Perhaps he decided to give only one message and then become a mute. And we should have listened. And if we had listened hard enough, and wrecked and rebuilt our broken souls again, maybe we can understand the joke. And if others can’t or won’t understand the joke given to us, then to hell with them, blast them to smithereens, starve their children, and wreck their cities. As for everyone who lived before the message came, to hell with them too, cause he who is all wise and knowing must have decided on the exact time in infinity to relay his words, and if that is the exact perfect time (because everything he does is perfect), then everyone who existed before that time was a lost cause anyway, and should suffer the consequences of being unlucky to be born too soon. And everyone who refuses to think the joke is funny after message time is doomed, and should suffer the consequence of being peculiar and un-funny. Apparently God/Jehovah/Allah/Holiness doesn’t believe in replay. He would much defer to interpretations of his message rather than take time out from his infinite time and infinite power to speak a few words again. Hence the supreme comedic value.
He loves hypocrites. For we are all hypocrites. And if he doesn’t love us, the joke becomes funnier because we will always be hypocrites. After all, he made us this way. Love your neighbor, except when the guy is different from you. Love, but not when the weirdo:
- Likes getting it in the pooper instead of a vagina. Cause if he thinks like that, he is a sex crazed animal - it’s just about animal sex sex sex all the time anyways. What? He wants to be loved and have a family and be accepted? That is perverse.
- Doesn’t think that a cluster of gray cells should carry veto power to a bigger formed mass of cells. The soul is there already, don't you see?
- Wears a turban instead of a hat. Or a yarmulke instead of a headdress. Or prays in front of a marble statue instead of facing in the direction of a shiny black rock.
- For the oddest reason, doesn’t believe that the earth was plopped into place less than 10,000 years ago, and gives you evidence of bones and rocks to prove his point.

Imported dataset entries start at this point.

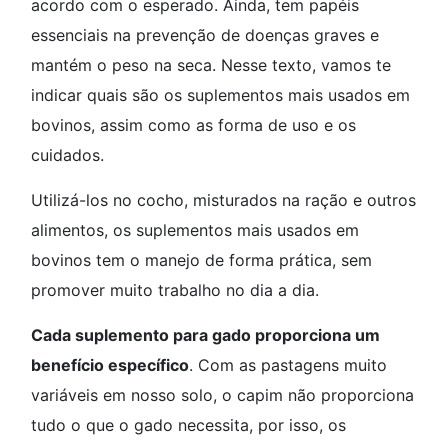
acordo com o esperado. Ainda, tem papéis
essenciais na prevenção de doenças graves e
mantém o peso na seca. Nesse texto, vamos te
indicar quais são os suplementos mais usados em
bovinos, assim como as forma de uso e os
cuidados.
Utilizá-los no cocho, misturados na ração e outros
alimentos, os suplementos mais usados em
bovinos tem o manejo de forma prática, sem
promover muito trabalho no dia a dia.
Cada suplemento para gado proporciona um
benefício específico
. Com as pastagens muito
variáveis em nosso solo, o capim não proporciona
tudo o que o gado necessita, por isso, os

- References from more than one source to validate his reasoning, and questions you when you bring out your book, the only one that matters.
Yeah, love your neighbors. Free association time: SUVs, global warming, Alaska Wildlife Reserve, American dream, exburbs, lottery, ‘Cribs, McDonalds, obesity, Pax Americana, the best country on earth, “Bring ‘em on”, Baghdad, a Tel Aviv café, Africa, stewards of the earth, gluttony, pride, the Second Commandment, the Beatitudes.

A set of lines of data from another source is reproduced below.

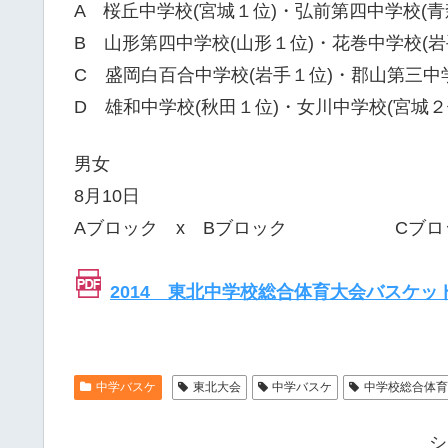
A 桜丘中学校(宮城１位)・弘前第四中学校(青
B 山形第四中学校(山形１位)・花巻中学校(岩
C 盛岡白百合中学校(岩手１位)・郡山第三中学
D 雄和中学校(秋田１位)・女川中学校(宮城２
男女
8月10日
Aブロック x Bブロック Cブロッ
2014 東北中学校総合体育大会バスケッ
中学バスケ
東北大会
中学バスケ
中学校総合体
シ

God hasn’t really gone away. He has always been here. Just pick up the strings and make him dance – take him from the box that we’ve made for him. Have him shake off the rust and perform miracles.
The pitiable kind of person laughs when he doesn’t understand the joke. The worse person will tell a joke that he doesn’t comprehend and laugh.
Sometimes it’s uproarious when the fool is laughing at himself.